Companies have the option of licensing technology
or acquiring it outright. The centre also helps partners
file and protect any new IP.
Show me the results
- Two Canadian companies – Digital Specialty Chemicals and GreenCentre
spin-off Precision Molecular Design – have licensed a technology
from GCC that will help microelectronics companies meet the insatiable
demand for smaller, cheaper and faster devices. Called Atomic Layer
Deposition, the technology overcomes the problem of connecting ever
smaller microchip circuit components with metal conductors.

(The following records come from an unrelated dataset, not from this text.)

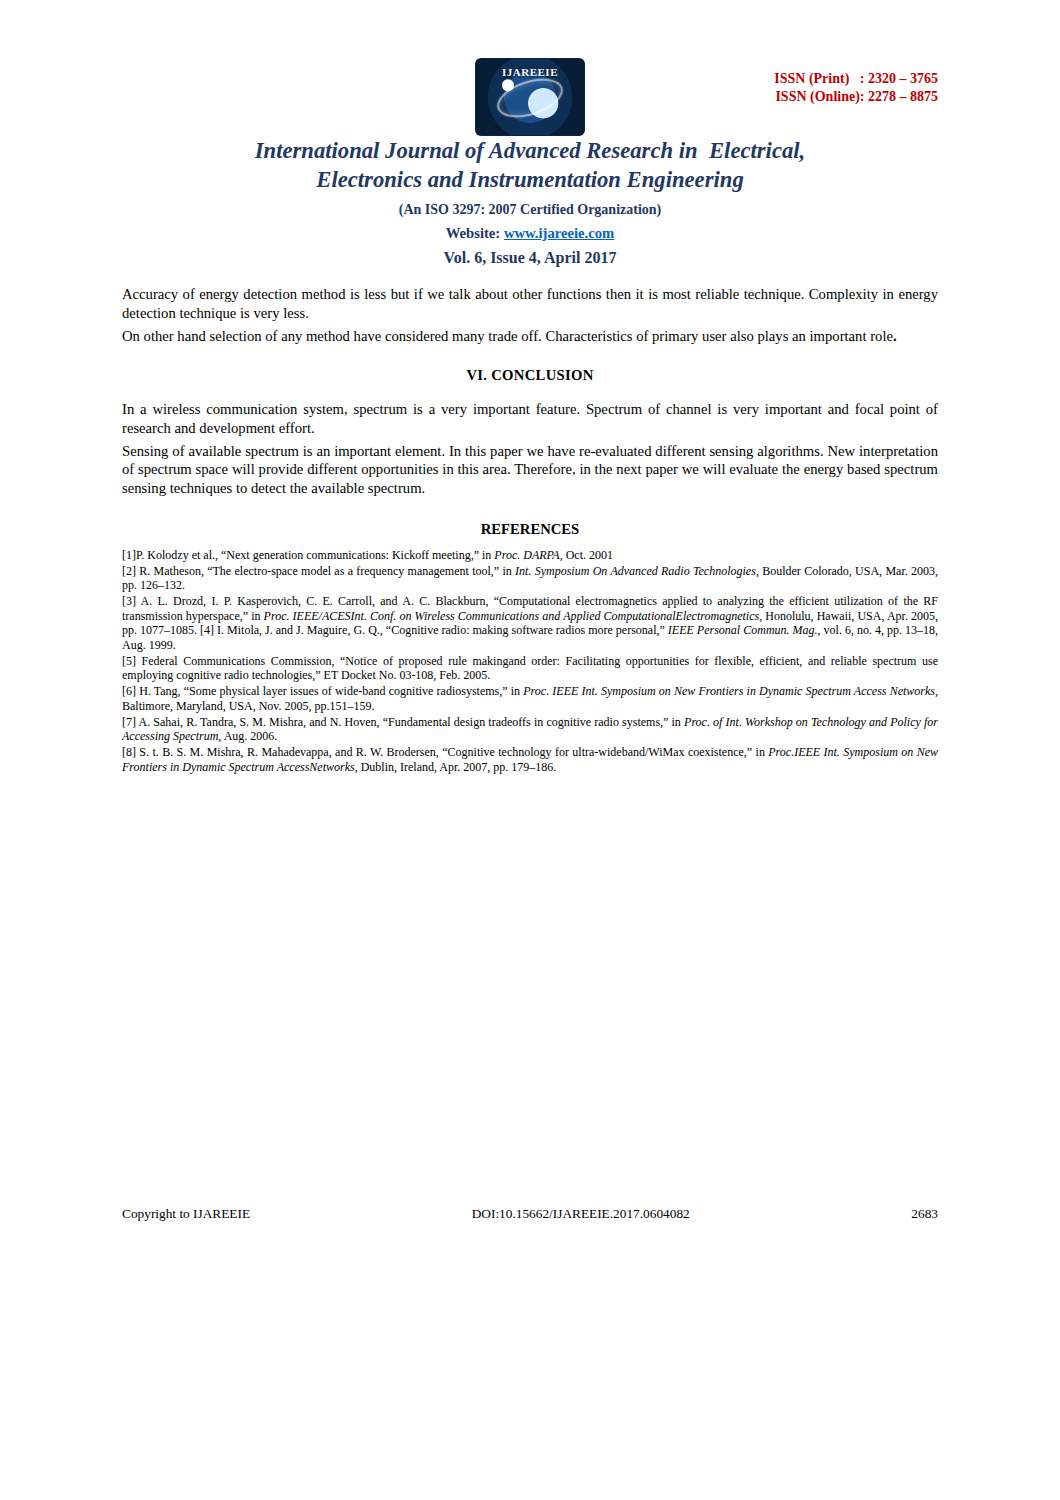ISSN (Print) : 2320 – 3765
ISSN (Online): 2278 – 8875
International Journal of Advanced Research in Electrical,
Electronics and Instrumentation Engineering
(An ISO 3297: 2007 Certified Organization)
Website: www.ijareeie.com
Vol. 6, Issue 4, April 2017
Accuracy of energy detection method is less but if we talk about other functions then it is most reliable technique. Complexity in energy detection technique is very less.
On other hand selection of any method have considered many trade off. Characteristics of primary user also plays an important role.
VI. CONCLUSION
In a wireless communication system, spectrum is a very important feature. Spectrum of channel is very important and focal point of research and development effort.
Sensing of available spectrum is an important element. In this paper we have re-evaluated different sensing algorithms. New interpretation of spectrum space will provide different opportunities in this area. Therefore, in the next paper we will evaluate the energy based spectrum sensing techniques to detect the available spectrum.
REFERENCES
[1]P. Kolodzy et al., “Next generation communications: Kickoff meeting,” in Proc. DARPA, Oct. 2001
[2] R. Matheson, “The electro-space model as a frequency management tool,” in Int. Symposium On Advanced Radio Technologies, Boulder Colorado, USA, Mar. 2003, pp. 126–132.
[3] A. L. Drozd, I. P. Kasperovich, C. E. Carroll, and A. C. Blackburn, “Computational electromagnetics applied to analyzing the efficient utilization of the RF transmission hyperspace,” in Proc. IEEE/ACESInt. Conf. on Wireless Communications and Applied ComputationalElectromagnetics, Honolulu, Hawaii, USA, Apr. 2005, pp. 1077–1085. [4] I. Mitola, J. and J. Maguire, G. Q., “Cognitive radio: making software radios more personal,” IEEE Personal Commun. Mag., vol. 6, no. 4, pp. 13–18, Aug. 1999.
[5] Federal Communications Commission, “Notice of proposed rule makingand order: Facilitating opportunities for flexible, efficient, and reliable spectrum use employing cognitive radio technologies,” ET Docket No. 03-108, Feb. 2005.
[6] H. Tang, “Some physical layer issues of wide-band cognitive radiosystems,” in Proc. IEEE Int. Symposium on New Frontiers in Dynamic Spectrum Access Networks, Baltimore, Maryland, USA, Nov. 2005, pp.151–159.
[7] A. Sahai, R. Tandra, S. M. Mishra, and N. Hoven, “Fundamental design tradeoffs in cognitive radio systems,” in Proc. of Int. Workshop on Technology and Policy for Accessing Spectrum, Aug. 2006.
[8] S. t. B. S. M. Mishra, R. Mahadevappa, and R. W. Brodersen, “Cognitive technology for ultra-wideband/WiMax coexistence,” in Proc.IEEE Int. Symposium on New Frontiers in Dynamic Spectrum AccessNetworks, Dublin, Ireland, Apr. 2007, pp. 179–186.
Copyright to IJAREEIE
DOI:10.15662/IJAREEIE.2017.0604082
2683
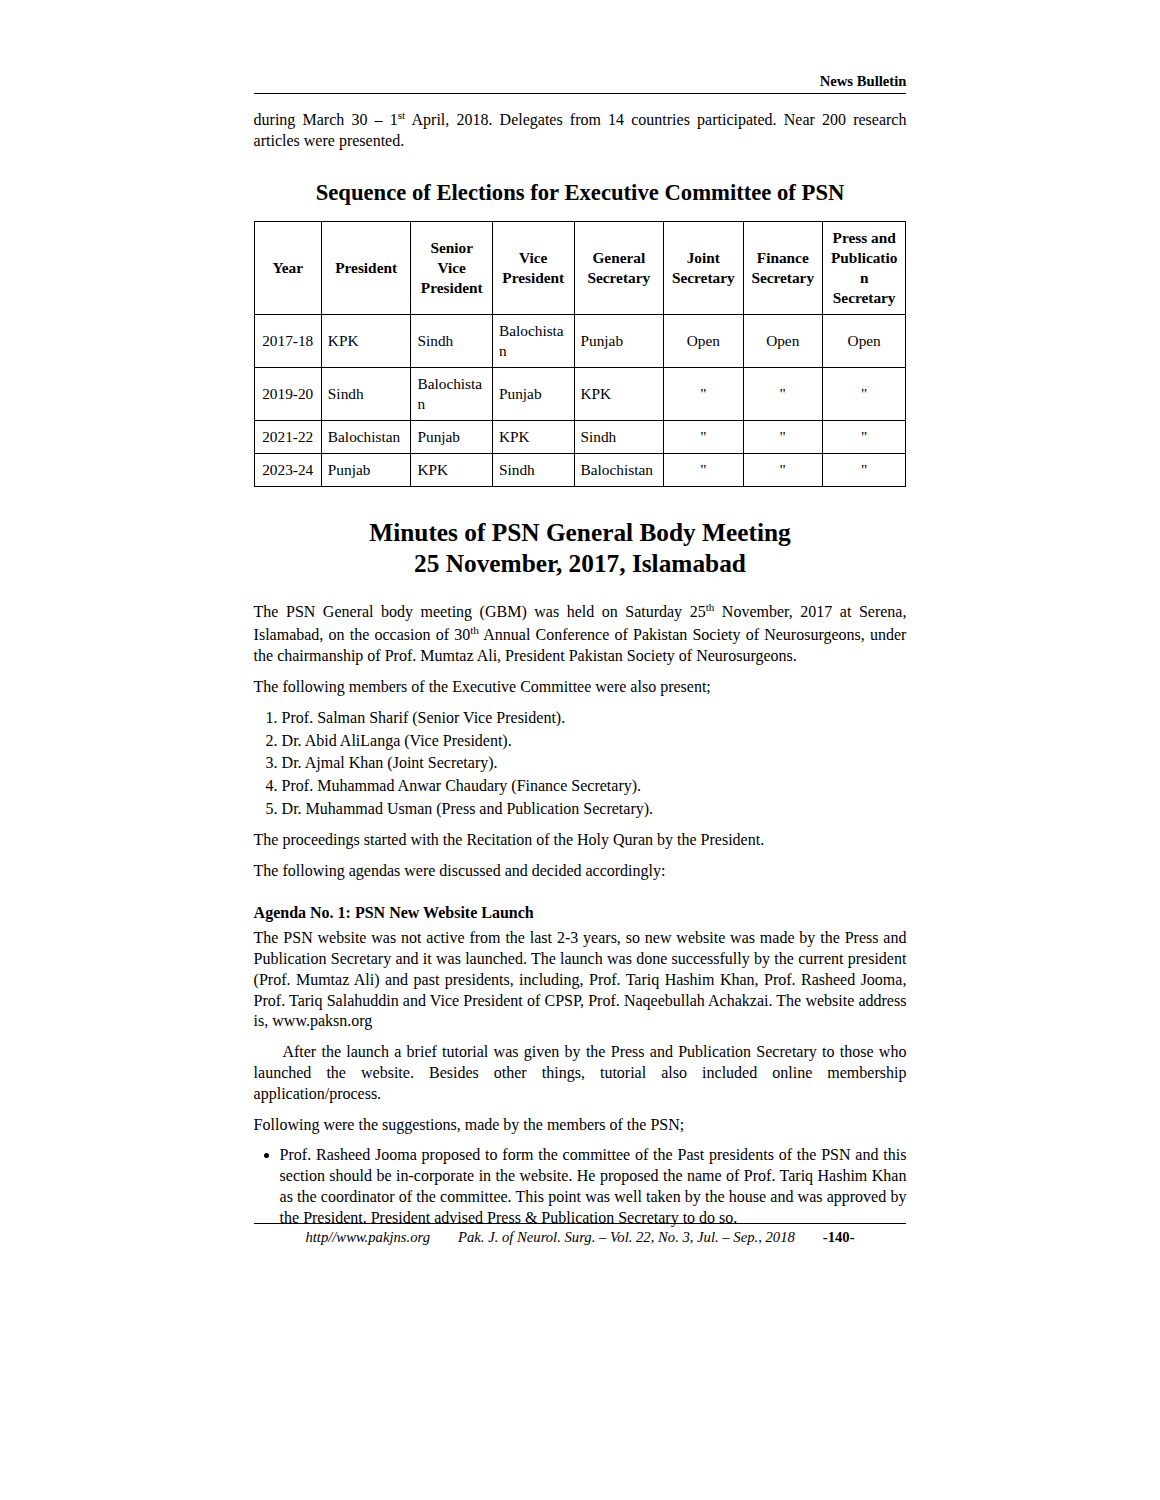News Bulletin
during March 30 – 1st April, 2018. Delegates from 14 countries participated. Near 200 research articles were presented.
Sequence of Elections for Executive Committee of PSN
| Year | President | Senior Vice President | Vice President | General Secretary | Joint Secretary | Finance Secretary | Press and Publicatio n Secretary |
| --- | --- | --- | --- | --- | --- | --- | --- |
| 2017-18 | KPK | Sindh | Balochista n | Punjab | Open | Open | Open |
| 2019-20 | Sindh | Balochista n | Punjab | KPK | " | " | " |
| 2021-22 | Balochistan | Punjab | KPK | Sindh | " | " | " |
| 2023-24 | Punjab | KPK | Sindh | Balochistan | " | " | " |
Minutes of PSN General Body Meeting
25 November, 2017, Islamabad
The PSN General body meeting (GBM) was held on Saturday 25th November, 2017 at Serena, Islamabad, on the occasion of 30th Annual Conference of Pakistan Society of Neurosurgeons, under the chairmanship of Prof. Mumtaz Ali, President Pakistan Society of Neurosurgeons.
The following members of the Executive Committee were also present;
Prof. Salman Sharif (Senior Vice President).
Dr. Abid AliLanga (Vice President).
Dr. Ajmal Khan (Joint Secretary).
Prof. Muhammad Anwar Chaudary (Finance Secretary).
Dr. Muhammad Usman (Press and Publication Secretary).
The proceedings started with the Recitation of the Holy Quran by the President.
The following agendas were discussed and decided accordingly:
Agenda No. 1: PSN New Website Launch
The PSN website was not active from the last 2-3 years, so new website was made by the Press and Publication Secretary and it was launched. The launch was done successfully by the current president (Prof. Mumtaz Ali) and past presidents, including, Prof. Tariq Hashim Khan, Prof. Rasheed Jooma, Prof. Tariq Salahuddin and Vice President of CPSP, Prof. Naqeebullah Achakzai. The website address is, www.paksn.org
After the launch a brief tutorial was given by the Press and Publication Secretary to those who launched the website. Besides other things, tutorial also included online membership application/process.
Following were the suggestions, made by the members of the PSN;
Prof. Rasheed Jooma proposed to form the committee of the Past presidents of the PSN and this section should be in-corporate in the website. He proposed the name of Prof. Tariq Hashim Khan as the coordinator of the committee. This point was well taken by the house and was approved by the President. President advised Press & Publication Secretary to do so.
http//www.pakjns.org Pak. J. of Neurol. Surg. – Vol. 22, No. 3, Jul. – Sep., 2018 -140-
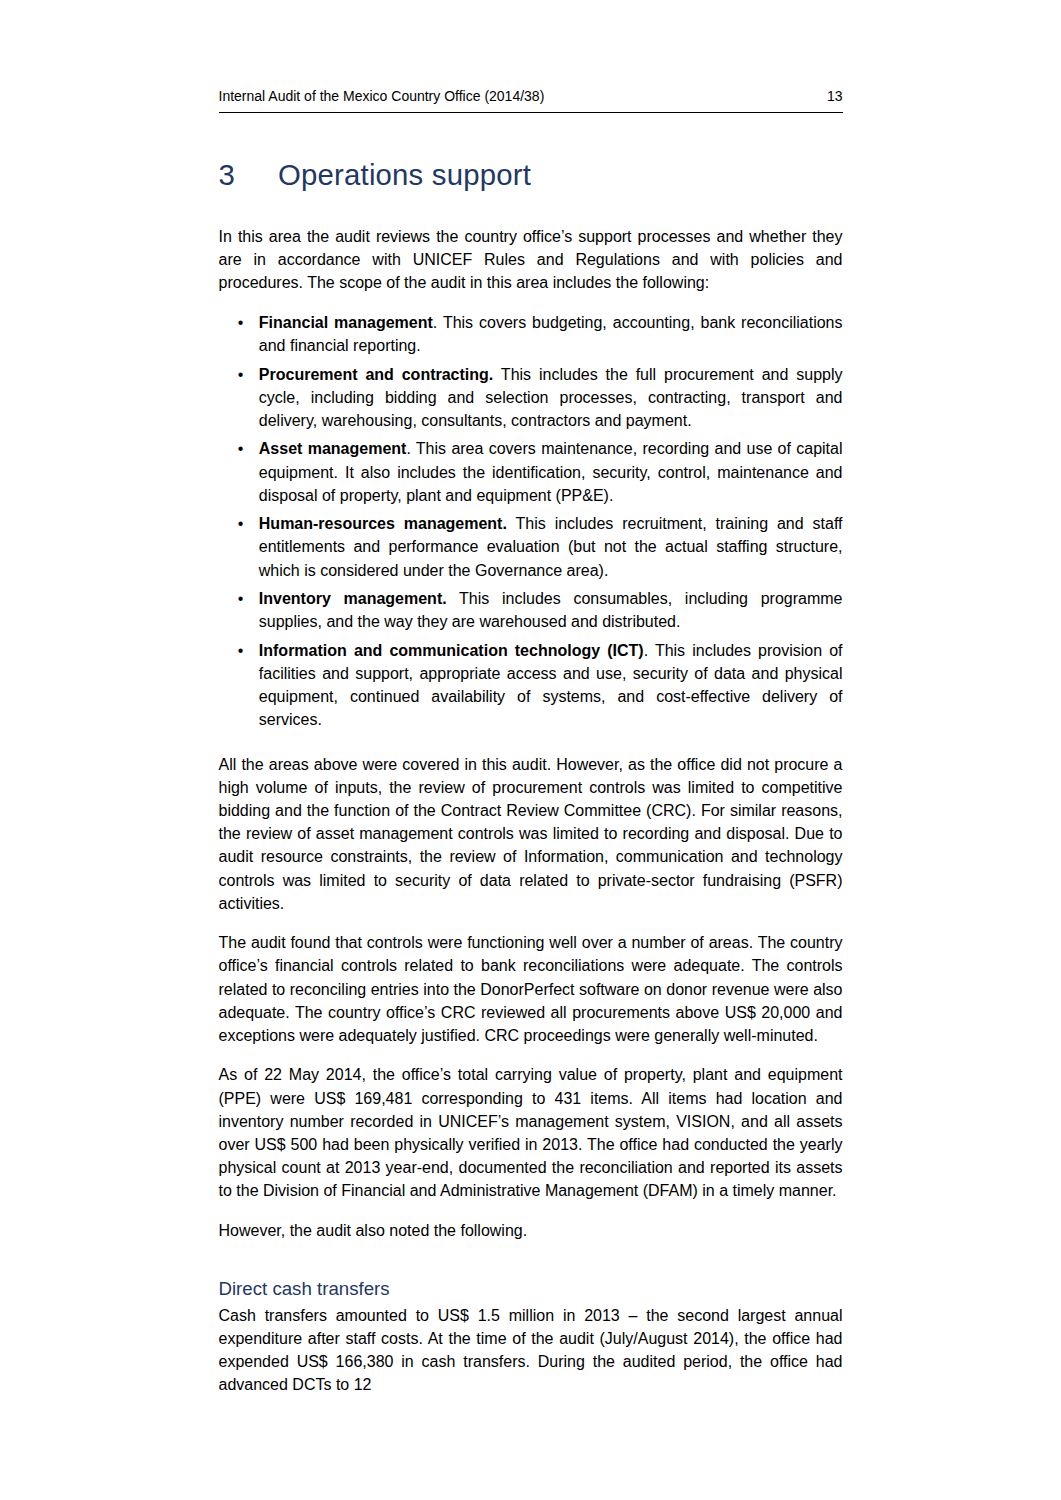Internal Audit of the Mexico Country Office (2014/38)
13
3 Operations support
In this area the audit reviews the country office’s support processes and whether they are in accordance with UNICEF Rules and Regulations and with policies and procedures. The scope of the audit in this area includes the following:
Financial management. This covers budgeting, accounting, bank reconciliations and financial reporting.
Procurement and contracting. This includes the full procurement and supply cycle, including bidding and selection processes, contracting, transport and delivery, warehousing, consultants, contractors and payment.
Asset management. This area covers maintenance, recording and use of capital equipment. It also includes the identification, security, control, maintenance and disposal of property, plant and equipment (PP&E).
Human-resources management. This includes recruitment, training and staff entitlements and performance evaluation (but not the actual staffing structure, which is considered under the Governance area).
Inventory management. This includes consumables, including programme supplies, and the way they are warehoused and distributed.
Information and communication technology (ICT). This includes provision of facilities and support, appropriate access and use, security of data and physical equipment, continued availability of systems, and cost-effective delivery of services.
All the areas above were covered in this audit. However, as the office did not procure a high volume of inputs, the review of procurement controls was limited to competitive bidding and the function of the Contract Review Committee (CRC). For similar reasons, the review of asset management controls was limited to recording and disposal. Due to audit resource constraints, the review of Information, communication and technology controls was limited to security of data related to private-sector fundraising (PSFR) activities.
The audit found that controls were functioning well over a number of areas. The country office’s financial controls related to bank reconciliations were adequate. The controls related to reconciling entries into the DonorPerfect software on donor revenue were also adequate. The country office’s CRC reviewed all procurements above US$ 20,000 and exceptions were adequately justified. CRC proceedings were generally well-minuted.
As of 22 May 2014, the office’s total carrying value of property, plant and equipment (PPE) were US$ 169,481 corresponding to 431 items. All items had location and inventory number recorded in UNICEF’s management system, VISION, and all assets over US$ 500 had been physically verified in 2013. The office had conducted the yearly physical count at 2013 year-end, documented the reconciliation and reported its assets to the Division of Financial and Administrative Management (DFAM) in a timely manner.
However, the audit also noted the following.
Direct cash transfers
Cash transfers amounted to US$ 1.5 million in 2013 – the second largest annual expenditure after staff costs. At the time of the audit (July/August 2014), the office had expended US$ 166,380 in cash transfers. During the audited period, the office had advanced DCTs to 12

GreenCentre’s access to expertise in synthesis and
manufacture of novel electronic chemicals is
helping our company hit the market faster with
new chemical precursors that our customers need
to meet the semiconductor industry’s demands for
faster and smaller microchips.
– Bill Stibbs, VP, Marketing & Business Strategy,
Digital Specialty Chemicals Limited, Toronto
- GCC’s Technical Director Philip Jessop invented “switchable” solvents
that facilitate the separation of oil from solids or water. GCC tested and
scaled up the technology, and created a new spin-off (Switchable
Solutions Inc.) to market it as an environmentally friendly process for
bitumen recovery and industrial processing.
- Funding from the Ontario government enabled GCC to launch a commercialization
fund to support Ontario-based, chemistry-driven
small-and medium-sized enterprises. That funding, combined with
GCC’s commercialization services, convinced U.S.-based biofuel
developer Altranex to relocate its R&D operations to Kingston, Ontario.